我们的税负高不高
2013-12-29任晓兰
鲁哀公问政于孔子:如何使国富民强,孔子的回答是:“省力役、薄赋敛,则民富矣。”听了此言,哀公沮丧地说,“若是,则寡人贫。”对此,孔子睿智地答道:“未见其子富而父母贫者也。”如此,孔子在论证君主财富与民间财富的辩证关系时,也引出了如何理解税收的作用以及如何看待国家宏观税负水平的话题。
宏观税负通常是指一个国家在一定期间内,税收收入占国内生产总值的比重。前些时候,福布斯杂志发布的“税负痛苦指数”榜单显示,中国的指数为159,高居全球第二位。对此,我国马上有学者回应说,西方很多高福利国家的税负水平远高于中国,毕竟羊毛出在羊身上。
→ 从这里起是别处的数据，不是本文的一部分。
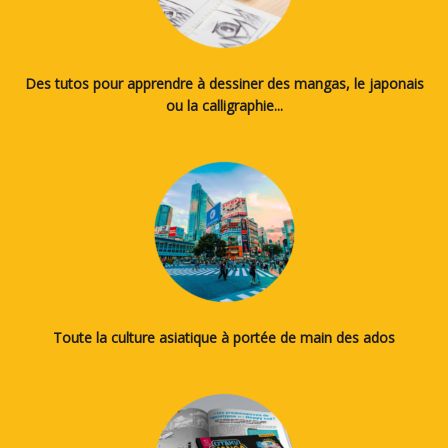
Des tutos pour apprendre à dessiner des mangas, le japonais
ou la calligraphie...
Toute la culture asiatique à portée de main des ados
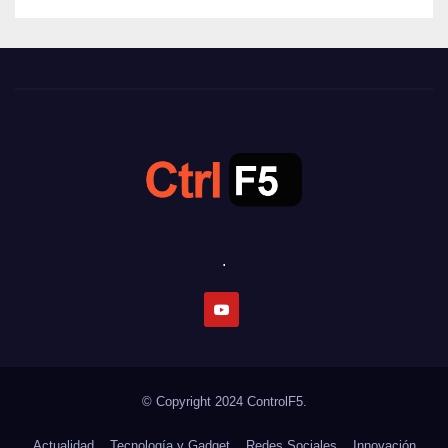
.
© Copyright 2024
ControlF5.
Actualidad
Tecnología y Gadget
Redes Sociales
Innovación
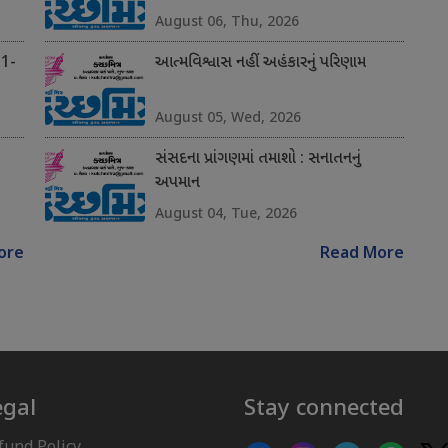
August 06, Thu, 2026
 1-
આત્મવિશ્વાસ નહીં અહંકારનું પરિણામ
August 05, Wed, 2026
સંસદના પ્રાંગણમાં તમાશો : સનાતનનું
અપમાન
August 04, Tue, 2026
ore
Read More
egal
Stay connected
fund Policy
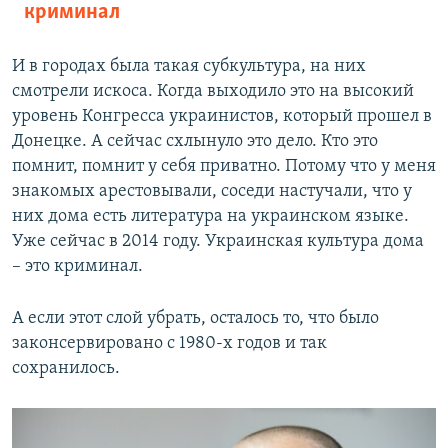
криминал
И в городах была такая субкультура, на них
смотрели искоса. Когда выходило это на высокий
уровень Конгресса украинистов, который прошел в
Донецке. А сейчас схлынуло это дело. Кто это
помнит, помнит у себя приватно. Потому что у меня
знакомых арестовывали, соседи настучали, что у
них дома есть литература на украинском языке.
Уже сейчас в 2014 году. Украинская культура дома
– это криминал.
А если этот слой убрать, осталось то, что было
законсервировано с 1980-х годов и так
сохранилось.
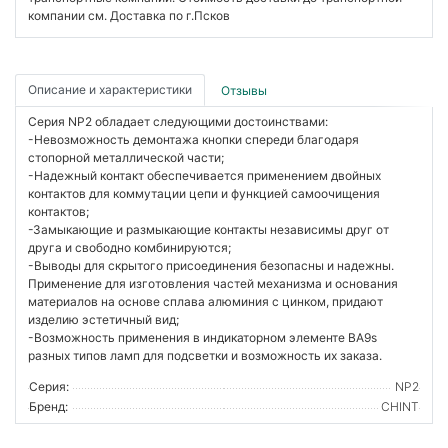
компании см. Доставка по г.Псков
Описание и характеристики
Отзывы
Серия NP2 обладает следующими достоинствами:
-Невозможность демонтажа кнопки спереди благодаря
стопорной металлической части;
-Надежный контакт обеспечивается применением двойных
контактов для коммутации цепи и функцией самоочищения
контактов;
-Замыкающие и размыкающие контакты независимы друг от
друга и свободно комбинируются;
-Выводы для скрытого присоединения безопасны и надежны.
Применение для изготовления частей механизма и основания
материалов на основе сплава алюминия с цинком, придают
изделию эстетичный вид;
-Возможность применения в индикаторном элементе BA9s
разных типов ламп для подсветки и возможность их заказа.
Серия:
NP2
Бренд:
CHINT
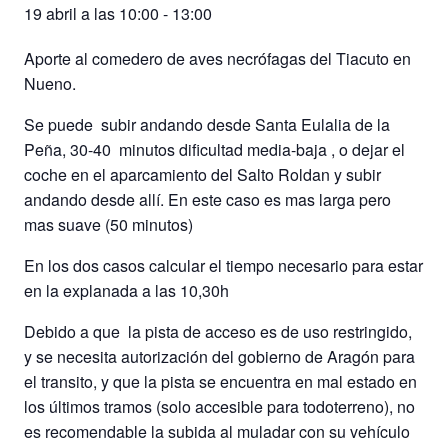
19 abril a las 10:00
-
13:00
Aporte al comedero de aves necrófagas del Tiacuto en
Nueno.
Se puede subir andando desde Santa Eulalia de la
Peña, 30-40 minutos dificultad media-baja , o dejar el
coche en el aparcamiento del Salto Roldan y subir
andando desde allí. En este caso es mas larga pero
mas suave (50 minutos)
En los dos casos calcular el tiempo necesario para estar
en la explanada a las 10,30h
Debido a que la pista de acceso es de uso restringido,
y se necesita autorización del gobierno de Aragón para
el transito, y que la pista se encuentra en mal estado en
los últimos tramos (solo accesible para todoterreno), no
es recomendable la subida al muladar con su vehículo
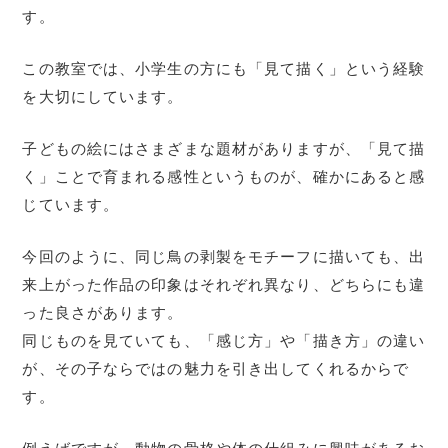
す。
この教室では、小学生の方にも「見て描く」という経験
を大切にしています。
子どもの絵にはさまざまな題材がありますが、「見て描
く」ことで育まれる感性というものが、確かにあると感
じています。
今回のように、同じ鳥の剥製をモチーフに描いても、出
来上がった作品の印象はそれぞれ異なり、どちらにも違
った良さがあります。
同じものを見ていても、「感じ方」や「描き方」の違い
が、その子ならではの魅力を引き出してくれるからで
す。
那么,我国的税负到底重还是不重呢?
税收可以看作是国家产生的必要条件,也就是说,当人类历史发展到不是按照血缘关系而是按照地域来划分居民、出现了特殊的公共权力、而且为了维护国家机构的运转而向居民征税的时候,国家便出现了。如果说国家是一种必要的恶,那么,税收便是伴随着国家的出现而出现的,国家必须采用征税的办法来筹集国务活动的经费,否则便无法正常运转。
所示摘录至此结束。